> TASKS AND EXERCISES
1 - List every weight name that the grammar-fixer notebook says was not used when initializing BertForMaskedLM.
2 - For each statement, say whether it agrees with the grammar-fixer notebook, answering yes or no and quoting the words that decide it: (a) The model used is bert-base-uncased. (b) The approach rewrites the entire sentence to correct an error. (c) The pipeline is set up for a text-generation task.

# **Grammar & Spell Fixer**

PES2UG23CS450

The goal of this notebook is to detect grammatical errors in a sentence and suggest the most appropriate correction using a Masked Language Model (MLM).

Instead of rewriting the entire sentence, we mask the incorrect word and allow the model to predict the most grammatically correct alternative based on context.

# **Technologies and Model**

Transformers (Hugging Face)

BERT (bert-base-uncased)

Task: fill-mask

In [80]:
from transformers import pipeline

In [81]:
grammar_fixer = pipeline(
    "fill-mask",
    model="bert-base-uncased"
)

config.json:   0%|          | 0.00/570 [00:00<?, ?B/s]

model.safetensors:   0%|          | 0.00/440M [00:00<?, ?B/s]

Some weights of the model checkpoint at bert-base-uncased were not used when initializing BertForMaskedLM: ['bert.pooler.dense.bias', 'bert.pooler.dense.weight', 'cls.seq_relationship.bias', 'cls.seq_relationship.weight']
- This IS expected if you are initializing BertForMaskedLM from the checkpoint of a model trained on another task or with another architecture (e.g. initializing a BertForSequenceClassification model from a BertForPreTraining model).

> STORED DATA
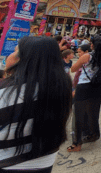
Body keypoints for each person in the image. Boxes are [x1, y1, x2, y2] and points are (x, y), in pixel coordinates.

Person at [0, 37, 72, 171]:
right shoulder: (61, 85)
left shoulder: (6, 92)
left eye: (16, 51)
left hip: (7, 164)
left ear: (22, 60)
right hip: (44, 163)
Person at [69, 35, 101, 152]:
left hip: (84, 86)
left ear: (92, 45)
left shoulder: (87, 56)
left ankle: (77, 143)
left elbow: (73, 69)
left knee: (79, 113)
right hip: (97, 87)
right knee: (93, 111)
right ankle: (92, 134)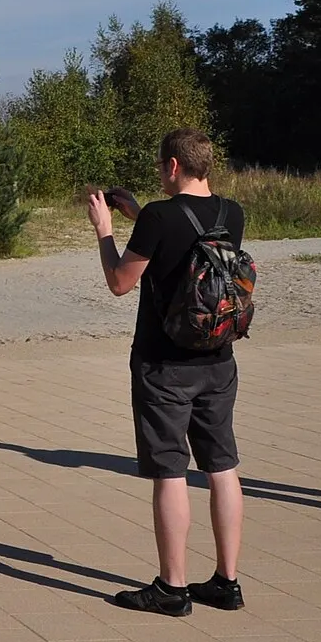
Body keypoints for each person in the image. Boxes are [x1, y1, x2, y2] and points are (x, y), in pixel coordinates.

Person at [86, 128, 247, 616]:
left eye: (161, 166)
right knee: (222, 466)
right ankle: (226, 581)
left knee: (170, 470)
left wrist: (105, 229)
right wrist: (139, 213)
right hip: (218, 358)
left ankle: (171, 588)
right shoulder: (231, 213)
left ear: (173, 166)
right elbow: (187, 238)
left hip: (164, 363)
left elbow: (120, 282)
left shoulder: (159, 216)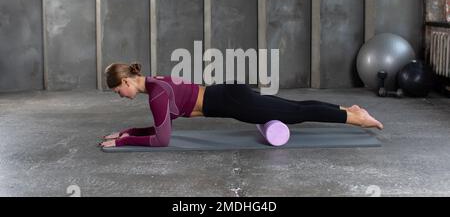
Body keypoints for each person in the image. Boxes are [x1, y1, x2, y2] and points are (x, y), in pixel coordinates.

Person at [100, 62, 383, 148]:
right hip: (230, 94)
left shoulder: (157, 94)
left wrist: (124, 142)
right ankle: (349, 111)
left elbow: (162, 139)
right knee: (293, 107)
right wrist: (127, 131)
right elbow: (163, 126)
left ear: (126, 81)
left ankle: (356, 118)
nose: (119, 96)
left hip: (234, 102)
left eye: (117, 91)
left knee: (295, 112)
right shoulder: (155, 83)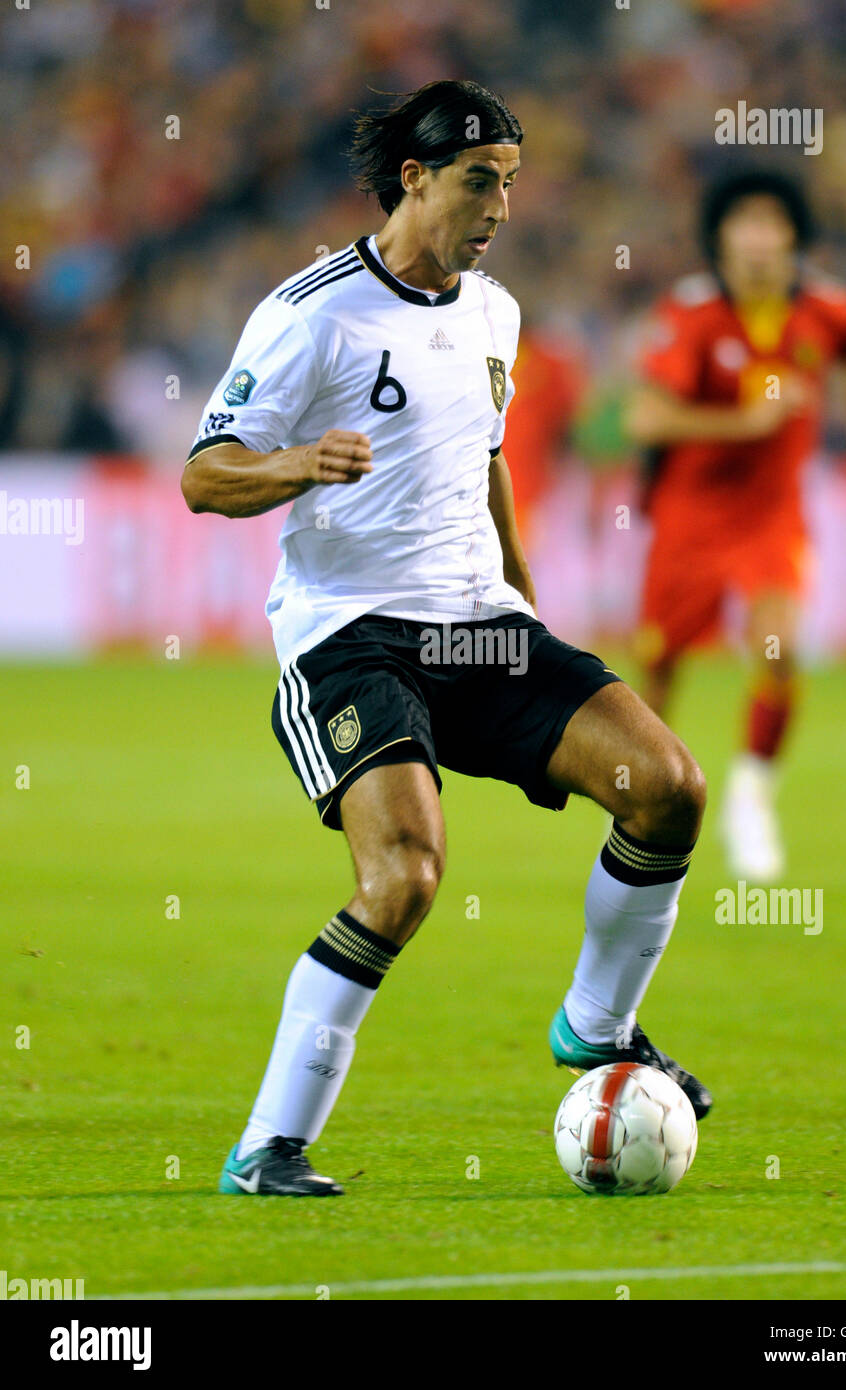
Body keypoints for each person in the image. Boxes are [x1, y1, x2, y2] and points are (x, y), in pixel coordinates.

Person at [182, 80, 710, 1198]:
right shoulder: (309, 314)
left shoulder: (493, 313)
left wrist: (521, 593)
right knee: (407, 875)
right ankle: (268, 1144)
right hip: (351, 637)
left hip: (480, 626)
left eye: (510, 184)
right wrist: (298, 465)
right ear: (413, 178)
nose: (500, 209)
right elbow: (202, 473)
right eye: (481, 181)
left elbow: (485, 451)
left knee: (666, 786)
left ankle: (595, 1025)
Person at [628, 169, 846, 882]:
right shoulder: (691, 313)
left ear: (792, 236)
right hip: (689, 518)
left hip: (770, 520)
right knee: (657, 670)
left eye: (771, 222)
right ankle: (643, 805)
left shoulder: (827, 310)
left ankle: (750, 798)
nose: (757, 237)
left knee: (776, 649)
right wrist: (740, 422)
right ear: (718, 237)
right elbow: (644, 417)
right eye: (742, 221)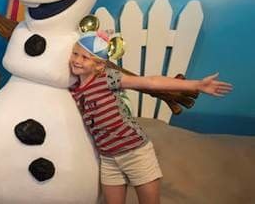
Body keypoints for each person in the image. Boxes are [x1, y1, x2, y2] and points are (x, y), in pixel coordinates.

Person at [69, 30, 233, 204]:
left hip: (135, 152)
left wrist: (196, 85)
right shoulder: (74, 90)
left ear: (99, 65)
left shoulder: (106, 78)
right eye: (75, 54)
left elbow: (151, 82)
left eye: (85, 57)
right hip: (109, 158)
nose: (77, 60)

> TASK-BY-TASK OUTPUTS
1 -
'bert.pooler.dense.bias'
'bert.pooler.dense.weight'
'cls.seq_relationship.bias'
'cls.seq_relationship.weight'

2 -
(a) Yes: "BERT (bert-base-uncased)"
(b) No: "Instead of rewriting the entire sentence, we mask the incorrect word"
(c) No: "Task: fill-mask"